Work required
Could you retype the rows below without changes, beginning with the line that contains "V01-V98 Transport accidents: 80Years" and continuing through the line that contains "X58-X59 Other exposure: 80Years"?

++++ Records for this exercise ++++

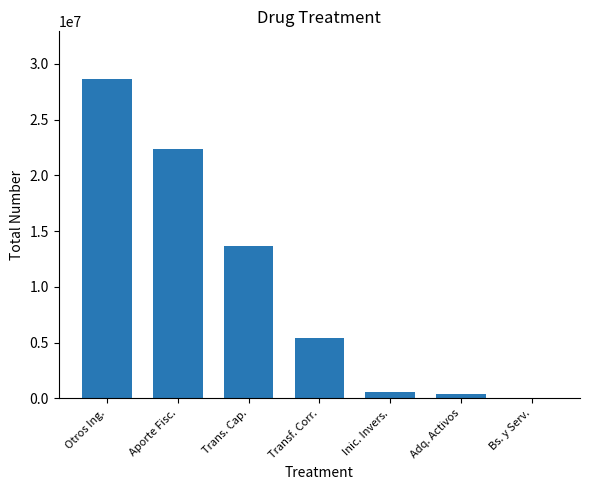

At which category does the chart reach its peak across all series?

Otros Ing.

++++
++++ Records for this exercise ++++

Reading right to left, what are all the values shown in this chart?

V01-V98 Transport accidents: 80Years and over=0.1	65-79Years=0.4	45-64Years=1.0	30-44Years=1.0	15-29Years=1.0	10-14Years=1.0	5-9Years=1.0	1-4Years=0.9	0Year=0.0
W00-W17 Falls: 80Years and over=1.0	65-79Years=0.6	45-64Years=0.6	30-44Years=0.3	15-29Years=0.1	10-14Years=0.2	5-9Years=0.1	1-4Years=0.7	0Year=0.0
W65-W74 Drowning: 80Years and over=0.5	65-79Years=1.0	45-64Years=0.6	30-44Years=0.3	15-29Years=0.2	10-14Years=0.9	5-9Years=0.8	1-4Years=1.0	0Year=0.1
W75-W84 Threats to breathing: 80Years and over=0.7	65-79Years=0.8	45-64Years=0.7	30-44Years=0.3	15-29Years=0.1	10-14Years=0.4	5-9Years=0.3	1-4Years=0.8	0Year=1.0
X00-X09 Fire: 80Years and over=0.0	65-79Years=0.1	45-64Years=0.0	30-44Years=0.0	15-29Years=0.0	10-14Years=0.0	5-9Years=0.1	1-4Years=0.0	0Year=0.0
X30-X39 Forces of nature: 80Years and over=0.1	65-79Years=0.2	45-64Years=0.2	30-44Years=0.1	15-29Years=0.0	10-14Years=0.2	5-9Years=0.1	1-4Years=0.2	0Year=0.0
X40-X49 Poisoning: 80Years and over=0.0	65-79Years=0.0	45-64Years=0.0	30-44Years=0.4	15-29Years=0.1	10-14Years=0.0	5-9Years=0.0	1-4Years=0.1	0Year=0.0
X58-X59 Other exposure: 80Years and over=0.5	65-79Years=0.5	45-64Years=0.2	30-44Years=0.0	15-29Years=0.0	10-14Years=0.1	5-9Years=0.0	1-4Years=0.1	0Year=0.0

++++
++++ Records for this exercise ++++

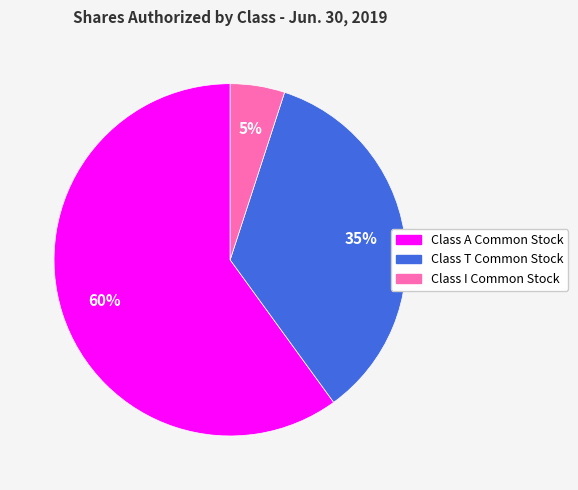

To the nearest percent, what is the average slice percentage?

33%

++++

Task response
V01-V98 Transport accidents: 80Years and over=0.1	65-79Years=0.4	45-64Years=1.0	30-44Years=1.0	15-29Years=1.0	10-14Years=1.0	5-9Years=1.0	1-4Years=0.9	0Year=0.0
W00-W17 Falls: 80Years and over=1.0	65-79Years=0.6	45-64Years=0.6	30-44Years=0.3	15-29Years=0.1	10-14Years=0.2	5-9Years=0.1	1-4Years=0.7	0Year=0.0
W65-W74 Drowning: 80Years and over=0.5	65-79Years=1.0	45-64Years=0.6	30-44Years=0.3	15-29Years=0.2	10-14Years=0.9	5-9Years=0.8	1-4Years=1.0	0Year=0.1
W75-W84 Threats to breathing: 80Years and over=0.7	65-79Years=0.8	45-64Years=0.7	30-44Years=0.3	15-29Years=0.1	10-14Years=0.4	5-9Years=0.3	1-4Years=0.8	0Year=1.0
X00-X09 Fire: 80Years and over=0.0	65-79Years=0.1	45-64Years=0.0	30-44Years=0.0	15-29Years=0.0	10-14Years=0.0	5-9Years=0.1	1-4Years=0.0	0Year=0.0
X30-X39 Forces of nature: 80Years and over=0.1	65-79Years=0.2	45-64Years=0.2	30-44Years=0.1	15-29Years=0.0	10-14Years=0.2	5-9Years=0.1	1-4Years=0.2	0Year=0.0
X40-X49 Poisoning: 80Years and over=0.0	65-79Years=0.0	45-64Years=0.0	30-44Years=0.4	15-29Years=0.1	10-14Years=0.0	5-9Years=0.0	1-4Years=0.1	0Year=0.0
X58-X59 Other exposure: 80Years and over=0.5	65-79Years=0.5	45-64Years=0.2	30-44Years=0.0	15-29Years=0.0	10-14Years=0.1	5-9Years=0.0	1-4Years=0.1	0Year=0.0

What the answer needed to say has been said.